Second, he brought in the team from the Gap that had created and sourced clothing at rock-bottom prices, and told them to reinvent Kmart as a youthful store. Last week’s deal to furnish WB’s teen lineup stars with clothes was the first sign of the change.
Third, he took stock of Kmart’s only good inventory, its real estate, and began the process of selling off the properties for big gains—sheltered, of course, by some of the largest net operating losses ever racked up by one company.
Finally, he decided to run the business for Main Street, not Wall Street, selling much less but always selling at a profit.
The result? Eddie’s Kmart is making money, big money, even in quarters when it almost always lost a fortune, like the first quarter that just got announced (net income: $93 million). Maybe it was ex-hedge-fund-manager jealousy, but I didn’t believe in Eddie’s Kmart turnaround at first. I said on my television show, Kudlow & Cramer that the turn wasn’t sustainable, that Eddie would cut and run like a good hedge-fund manager now that he’d managed to get some liquidity in the form of a common stock he could dump.

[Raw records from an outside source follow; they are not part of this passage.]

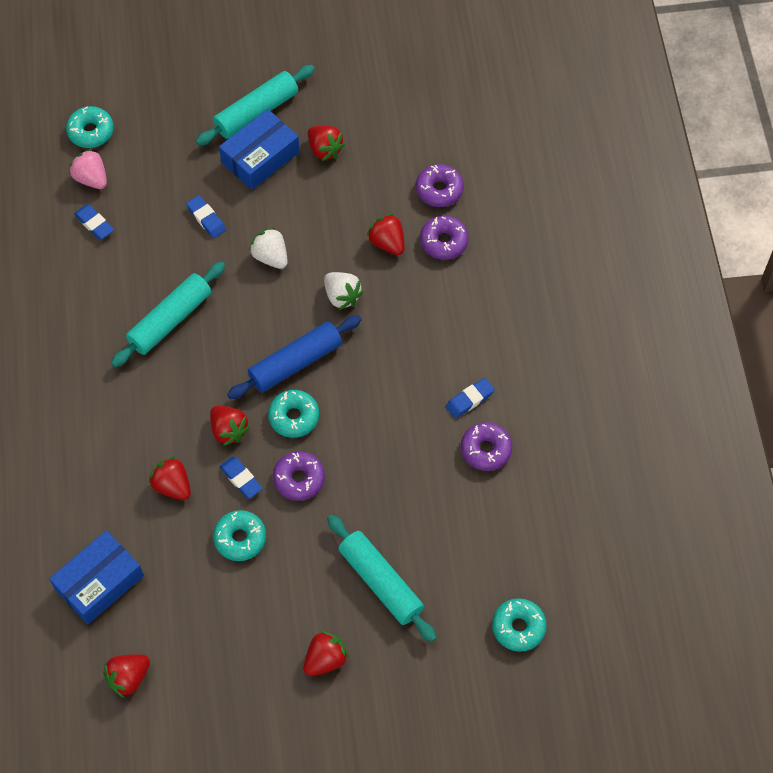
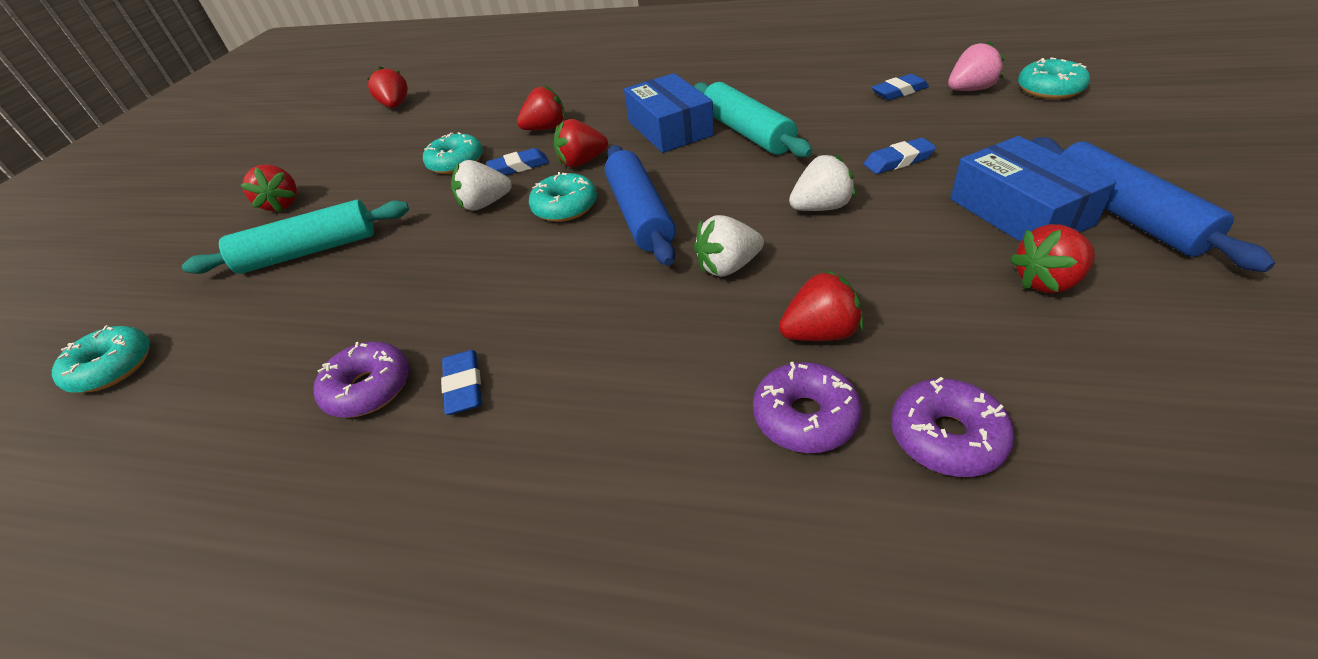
camera: 115 degrees right, 20 degrees down
(99, 582) = (488, 94): blue box -> blue box (670, 128)
(256, 112) = (1124, 214): turquoise rolling pin -> blue rolling pin
(299, 479) = (485, 204): purple donut -> white strawberry

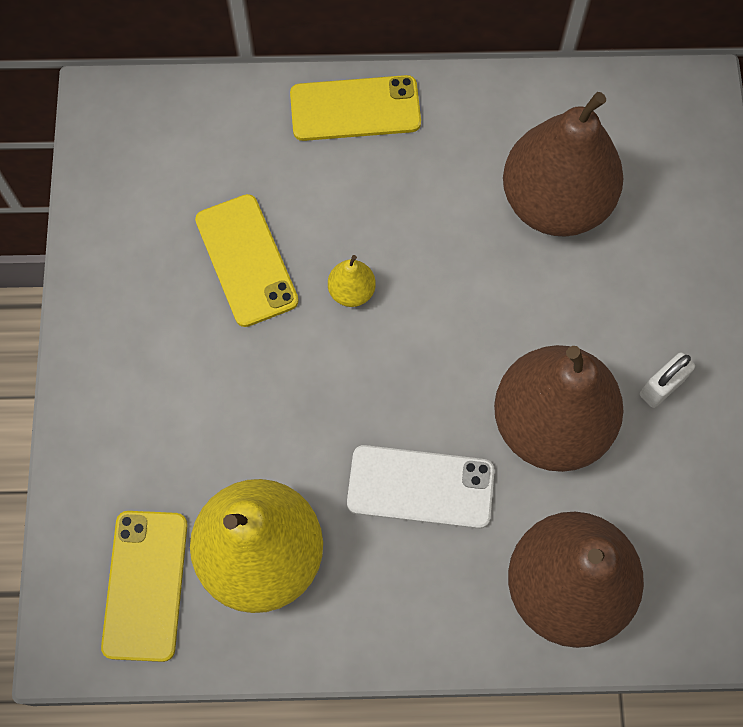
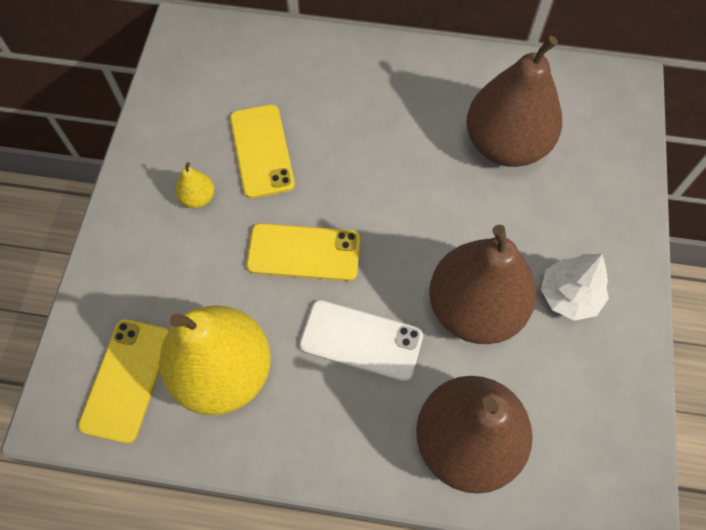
camera: 10 degrees right, 5 degrees down
(351, 291) = (336, 185): yellow pear -> yellow pear (198, 198)
(355, 109) = (365, 59): yellow phone -> yellow phone (304, 252)
(661, 387) = (569, 295): white padlock -> white tree

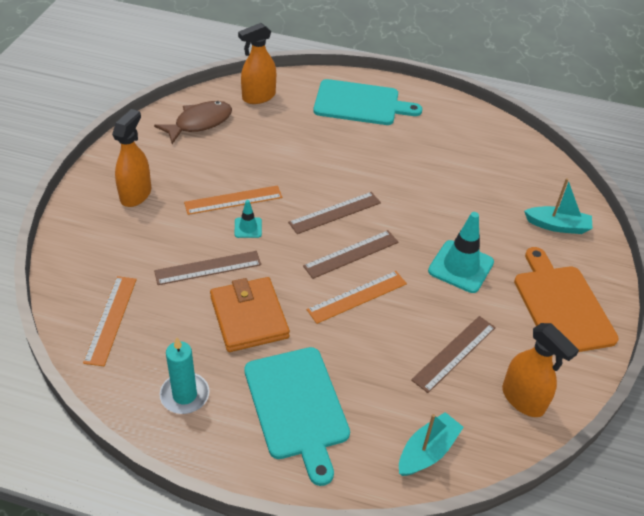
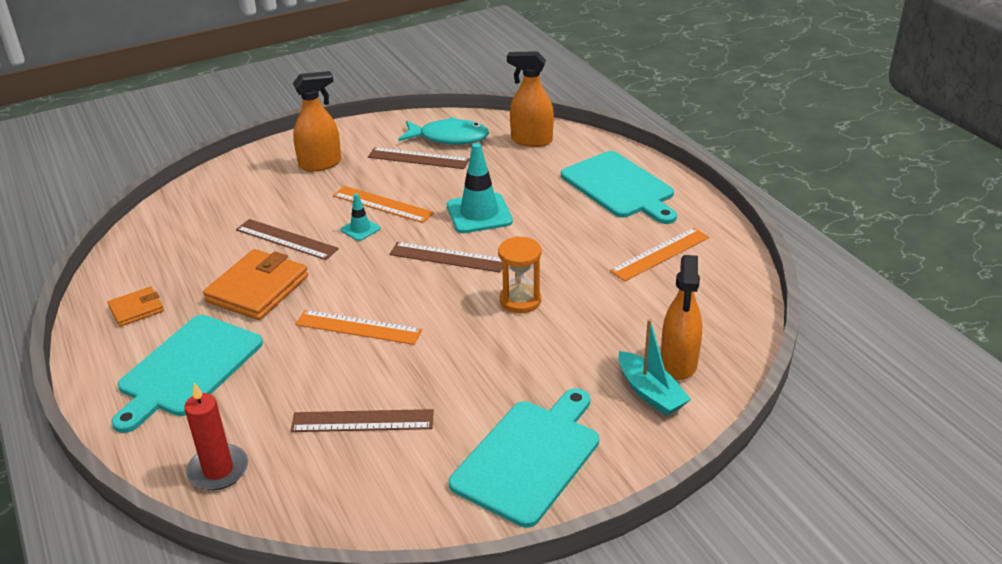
camera: 50 degrees right, 10 degrees down
(111, 319) = (174, 233): orange ruler -> orange ruler (660, 254)
(185, 395) = (136, 309): turquoise candle -> orange wallet
(199, 123) = (449, 138): brown fish -> turquoise fish
(351, 254) = (407, 294): brown ruler -> brown ruler (418, 158)
(418, 214) = (520, 300): none -> orange hourglass
(427, 451) = (218, 470): turquoise boat -> red candle
(461, 267) = (486, 363): turquoise traffic cone -> turquoise traffic cone (479, 214)
(523, 399) = (357, 498): orange spray bottle -> orange spray bottle (678, 363)
(561, 305) = (529, 457): orange cutting board -> turquoise cutting board

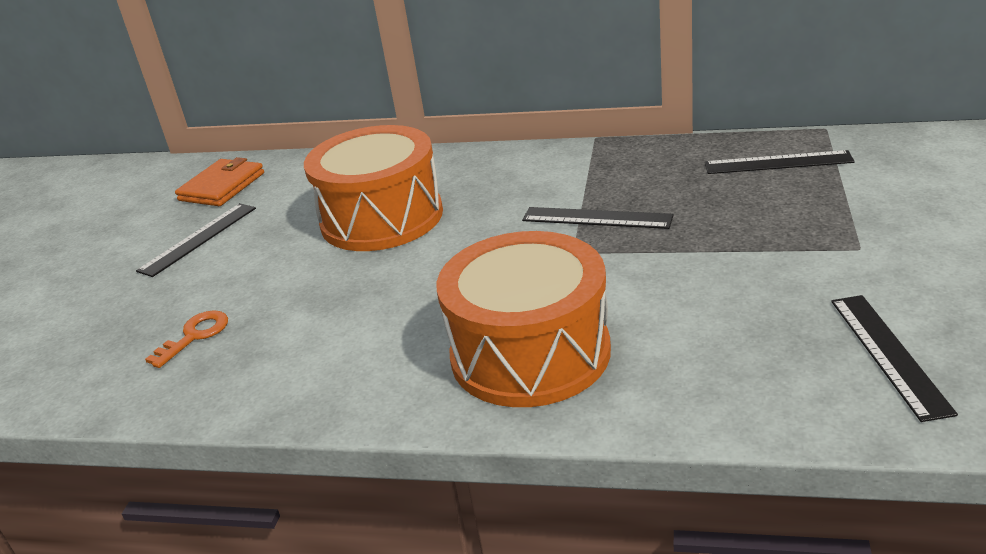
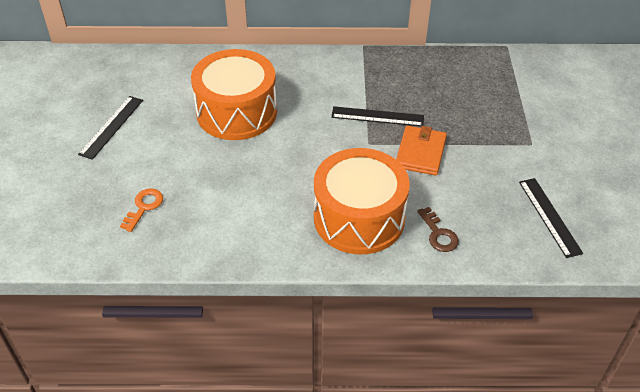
camera: 15 degrees left, 15 degrees up
(222, 186) = (109, 79): orange wallet -> orange wallet (420, 153)
(668, 378) = (438, 234): none -> brown key
(778, 162) = (480, 74): black ruler -> none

But then Eddie took to hounding me for not doing enough homework, and once I looked deeper, I saw what I see now.
I know what you’re thinking. Hasn’t Kmart already moved too much (it’s up more than 250 percent, from about $15 to about $51, in the past year)? Isn’t this Cramer just helping an old pal or, worse, talking his book? To which I say two things: (1) I have so many trading restrictions, courtesy of the jihad against guys who put their money where their mouth is, that I will have to own Kmart for years, and (2) I intend to buy enough Kmart going forward that my current stake will seem like a pittance. Still skeptical? Keep in mind that Kmart holdings has practically no debt and $22 in cash per share plus real estate conservatively valued north of $30 a share by independent retail analyst Gary Balter from UBS, another ex-Goldman alumnus who sees what I see.
Warren Buffett took a dowdy textile company and used the cash flow from it to buy other businesses outright and shares in publicly traded companies he thought were undervalued. He ended up with a wildly successful portfolio of stakes in both public and private companies. Given Kmart’s huge net operating losses and the gigantic gains that can be had by selling and leasing Kmart’s real estate, Lampert has stumbled onto his own Berkshire Hathaway holding company that he can use to house a similar portfolio, and I believe that’s exactly what he’s going to do. You are not buying shares in a third-rate discounter. You are buying the future holding company of a future Warren Buffett. Still laughing?